RECORDED DATA:
★ ★ ★ ★ ★

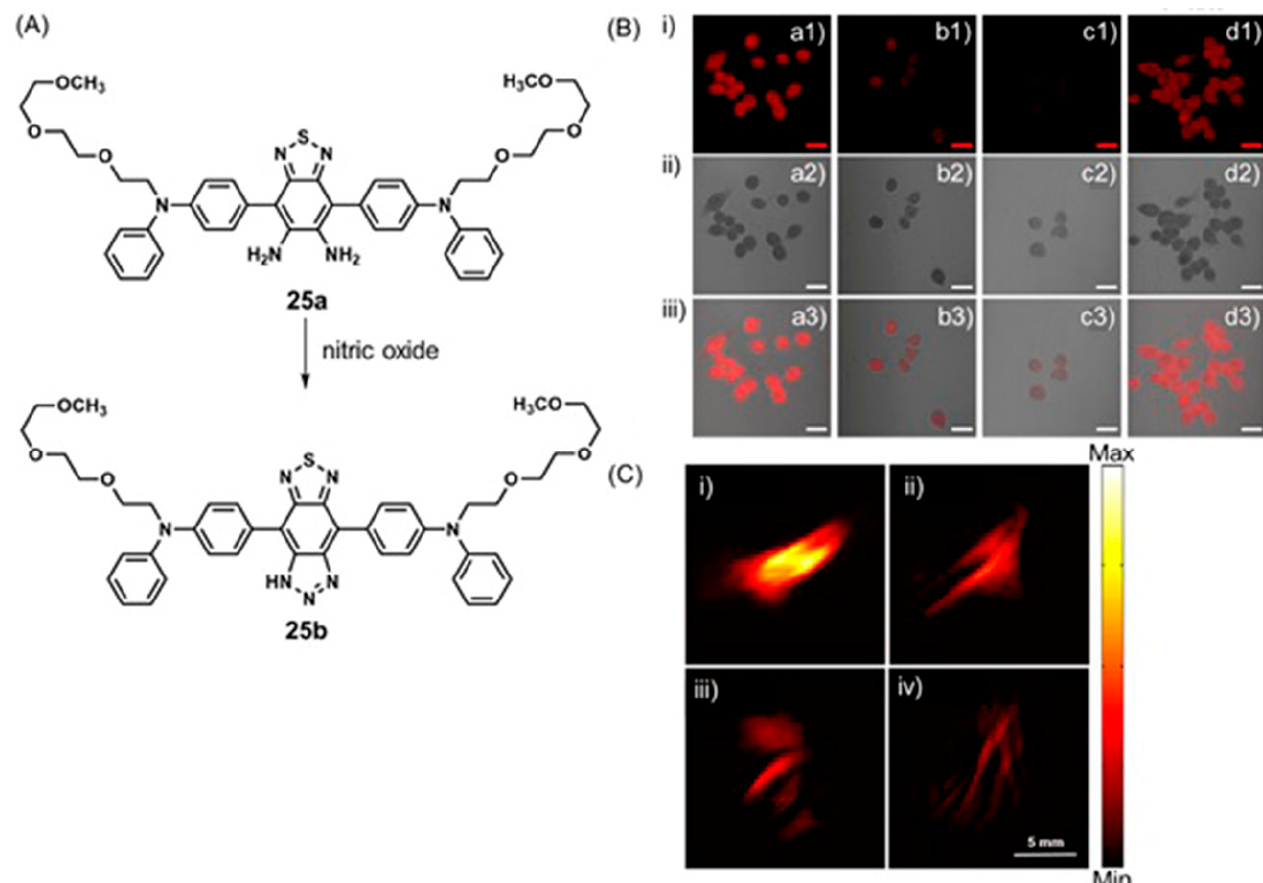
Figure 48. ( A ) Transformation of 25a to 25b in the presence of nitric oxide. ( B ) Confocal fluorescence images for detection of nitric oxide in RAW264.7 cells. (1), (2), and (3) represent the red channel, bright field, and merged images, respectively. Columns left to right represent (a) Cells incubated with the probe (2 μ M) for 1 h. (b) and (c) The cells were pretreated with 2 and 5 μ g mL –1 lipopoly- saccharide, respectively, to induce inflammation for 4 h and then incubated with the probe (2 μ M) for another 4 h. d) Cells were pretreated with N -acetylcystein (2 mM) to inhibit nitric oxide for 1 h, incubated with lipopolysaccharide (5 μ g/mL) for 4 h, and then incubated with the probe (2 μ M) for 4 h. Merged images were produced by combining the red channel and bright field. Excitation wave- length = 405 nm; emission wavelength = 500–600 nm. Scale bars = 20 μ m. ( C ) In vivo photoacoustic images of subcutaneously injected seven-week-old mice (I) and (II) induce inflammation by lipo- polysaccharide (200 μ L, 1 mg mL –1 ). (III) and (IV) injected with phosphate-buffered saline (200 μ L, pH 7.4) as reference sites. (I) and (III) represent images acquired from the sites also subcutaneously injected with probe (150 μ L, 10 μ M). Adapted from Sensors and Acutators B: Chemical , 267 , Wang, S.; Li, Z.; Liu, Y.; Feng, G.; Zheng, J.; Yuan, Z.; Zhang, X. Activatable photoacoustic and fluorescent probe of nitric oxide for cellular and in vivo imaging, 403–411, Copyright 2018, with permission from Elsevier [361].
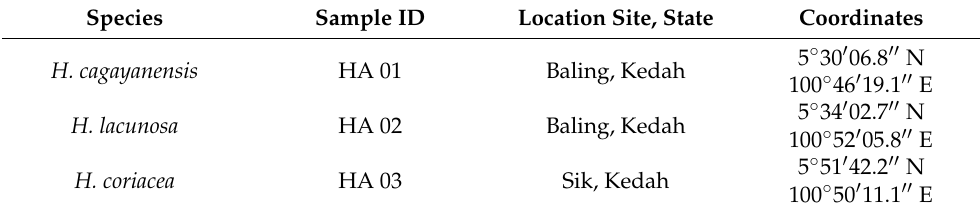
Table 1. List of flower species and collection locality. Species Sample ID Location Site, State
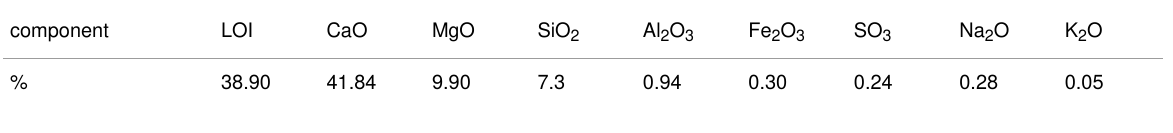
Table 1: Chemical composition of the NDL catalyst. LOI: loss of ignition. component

★ ★ ★ ★ ★

Copy out every line of the data exactly, leaving the images behind.

ANSWER TO THE PROBLEM:
Figure 48. ( A ) Transformation of 25a to 25b in the presence of nitric oxide. ( B ) Confocal fluorescence images for detection of nitric oxide in RAW264.7 cells. (1), (2), and (3) represent the red channel, bright field, and merged images, respectively. Columns left to right represent (a) Cells incubated with the probe (2 μ M) for 1 h. (b) and (c) The cells were pretreated with 2 and 5 μ g mL –1 lipopoly- saccharide, respectively, to induce inflammation for 4 h and then incubated with the probe (2 μ M) for another 4 h. d) Cells were pretreated with N -acetylcystein (2 mM) to inhibit nitric oxide for 1 h, incubated with lipopolysaccharide (5 μ g/mL) for 4 h, and then incubated with the probe (2 μ M) for 4 h. Merged images were produced by combining the red channel and bright field. Excitation wave- length = 405 nm; emission wavelength = 500–600 nm. Scale bars = 20 μ m. ( C ) In vivo photoacoustic images of subcutaneously injected seven-week-old mice (I) and (II) induce inflammation by lipo- polysaccharide (200 μ L, 1 mg mL –1 ). (III) and (IV) injected with phosphate-buffered saline (200 μ L, pH 7.4) as reference sites. (I) and (III) represent images acquired from the sites also subcutaneously injected with probe (150 μ L, 10 μ M). Adapted from Sensors and Acutators B: Chemical , 267 , Wang, S.; Li, Z.; Liu, Y.; Feng, G.; Zheng, J.; Yuan, Z.; Zhang, X. Activatable photoacoustic and fluorescent probe of nitric oxide for cellular and in vivo imaging, 403–411, Copyright 2018, with permission from Elsevier [361].
Table 1. List of flower species and collection locality. Species Sample ID Location Site, State
Table 1: Chemical composition of the NDL catalyst. LOI: loss of ignition. component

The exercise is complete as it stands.